→ **Lesetext**
- - -

Einige wenige Institutionen allerdings erlauben, auch wenn das heute am
Rande des Illegalen schrammt, den privaten Besuch nach Voranmeldung, wie
der Kunstverein am Rosa-Luxemburg-Platz. Dort hat man dann das Glück, die
aktuelle von Raimar Stange kuratierte Ausstellung mit dem Titel „2050 –
Nature Morte, Kunst zum Klimawandel“ allein und in kontemplativer Ruhe zu
genießen.
In Anlehnung an die französische Bezeichnung für das klassische Sujet des
Stilllebens suggeriert der Ausstellungstitel auf plakative Weise, dass zum
Jahr 2050, für das die Bundesregierung Klimaneutralität angepeilt hat, für
die Natur bereits alles zu spät sei.
Die beteiligten elf KünstlerInnen haben dafür selbstbewusste wie plakative
Werke beigetragen, eines sogar im Wortsinn. Um es zu sehen, muss man nicht
einmal die Ausstellungsräume betreten, es hängt auf einer einzelnen
Plakatwand an der Ecke Karl-Liebknecht-Straße und Torstraße. Oliver Ressler
hat hier vollflächig ein Foto auseinanderdriftender Eisschollen angebracht,
in die eine einfache Gleichung eingesetzt wurde: Jedes Flugticket von New
York nach London und zurück kostet die Arktis 3 Quadratmeter Eis.
Das Plakat ist Teil von Resslers längerfristig angelegtem Projekt
„Barricading the Ice Sheets“, das die Frage stellt, wie die Eisplatten an
den Polen geschützt werden können: ein Forschungsvorhaben über die
politischen Verflechtungen von Kunst und Klima-Aktivismus. Gegenüber dem
Berliner Ableger des Soho-House, einer Club-Hotelkette, die sich gerne als
Plattform für internationale Kreativ-Jetsetter stilisiert, entfaltet das
Plakat seine besondere Dringlichkeit.
Bereits im Eingangsbereich des L40 breitet sich Weltschmelz (2019/2020)
aus, zumindest als Malerei Installation von Anne Meyer. Eingefügt in eine
Matrix aus neonfarbenen Klebebändern hat sie vier Ölgemälde von karstigen
Landschaften mit schmelzenden Gletschern und kalauernden Parolen
(„Weltuntergang – wir arbeiten dran“) versehen. Auf Plakattafeln vor einem
Bergpanorama steht in Anspielung auf Martin Kippenbergers bekannter
Bildtitel „Ich kann beim besten Willen kein Hakenkreuz erkennen“: „Ich ka…
beim schlechtesten Willen überall welche erkennen.“ Dahinter bilden die
letzten Reste Schnee Swastika-ähnliche Muster, in denen sich die
ideologische Vereinnahmung der Berge durch verquaste, rechte Heimatromantik
in die Landschaft einschreibt. Das Schmelzwasser fließt als braune Brühe
ab.

- - -

→ **Einträge im Datensatz**

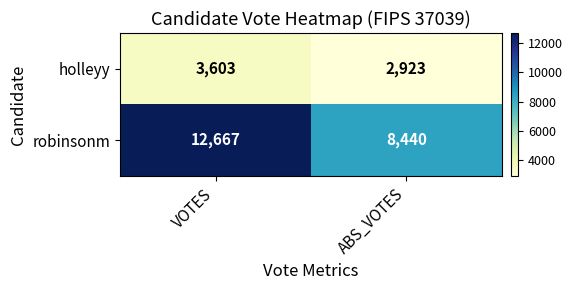

The holleyy series shows 1944 at ABS_VOTES. True or false?

False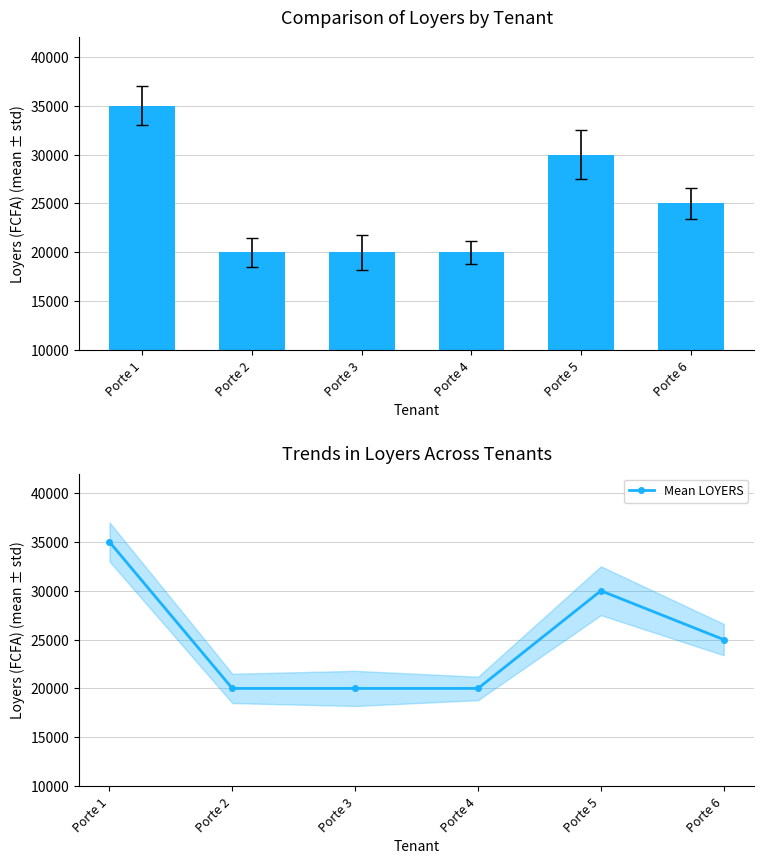

What is the value of the Mean LOYERS bar at the 2nd from the left?

20000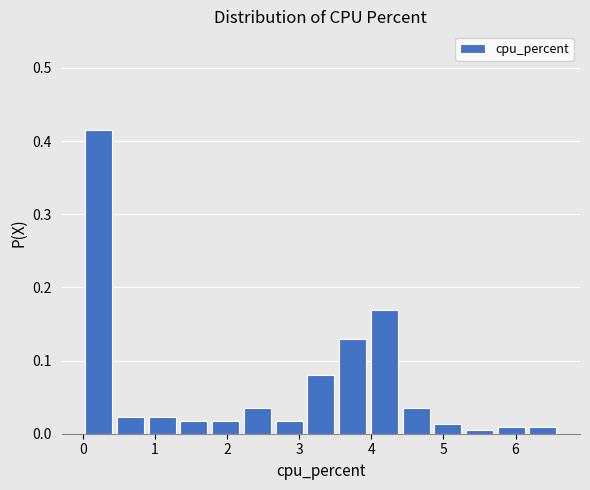

Which range on the x-axis has the tallest bar?

0.00 to 0.44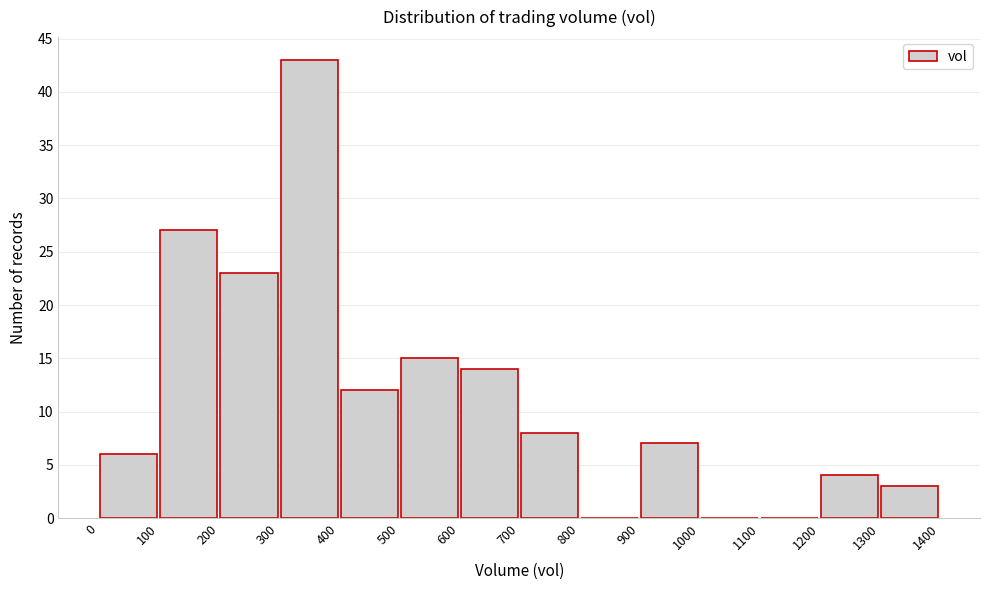

Which range on the x-axis has the tallest bar?

300 to 400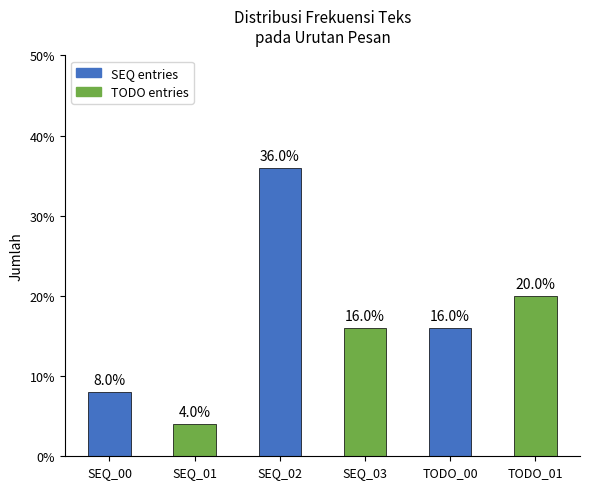

Does the chart contain any negative values?

No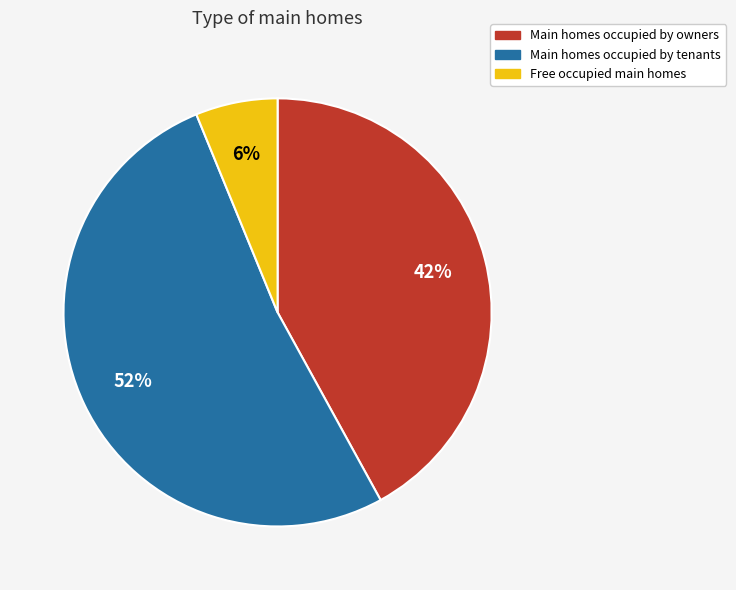

To the nearest percent, what is the average slice percentage?

33%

- - -

→ **Aufgaben**
a) Wiederhole aus dem Lesetext wörtlich den Abschnitt von „Das Plakat ist“ bis einschließlich „seine besondere Dringlichkeit.“.
b) Welche Personen werden im Lesetext mit Namen erwähnt? Zähle alle auf.

→ **Antworten je Aufgabe**
a)
Das Plakat ist Teil von Resslers längerfristig angelegtem Projekt
„Barricading the Ice Sheets“, das die Frage stellt, wie die Eisplatten an
den Polen geschützt werden können: ein Forschungsvorhaben über die
politischen Verflechtungen von Kunst und Klima-Aktivismus. Gegenüber dem
Berliner Ableger des Soho-House, einer Club-Hotelkette, die sich gerne als
Plattform für internationale Kreativ-Jetsetter stilisiert, entfaltet das
Plakat seine besondere Dringlichkeit.

b)
- Raimar Stange
- Oliver Ressler
- Anne Meyer
- Martin Kippenberger